====== Stored records

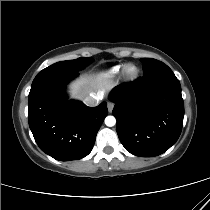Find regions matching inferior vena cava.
<instances>
[{
    "label": "inferior vena cava",
    "instance_id": "inferior-vena-cava-1",
    "mask_svg": "<svg viewBox=\"0 0 210 210\" xmlns=\"http://www.w3.org/2000/svg\"><path fill=\"white\" fill-rule=\"evenodd\" d=\"M84 103L87 105V106H96L98 103H99V99L94 96V95H91V96H87L85 99H84Z\"/></svg>",
    "mask_w": 210,
    "mask_h": 210
}]
</instances>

============

**Exercise description**
Change "regions" to "areas" throughout the material above and write it out again with nothing else altered. Leave the pictures out of your answer.

**Completed exercise**
Find areas matching inferior vena cava.
<instances>
[{
    "label": "inferior vena cava",
    "instance_id": "inferior-vena-cava-1",
    "mask_svg": "<svg viewBox=\"0 0 210 210\" xmlns=\"http://www.w3.org/2000/svg\"><path fill=\"white\" fill-rule=\"evenodd\" d=\"M84 103L87 105V106H96L98 103H99V99L94 96V95H91V96H87L85 99H84Z\"/></svg>",
    "mask_w": 210,
    "mask_h": 210
}]
</instances>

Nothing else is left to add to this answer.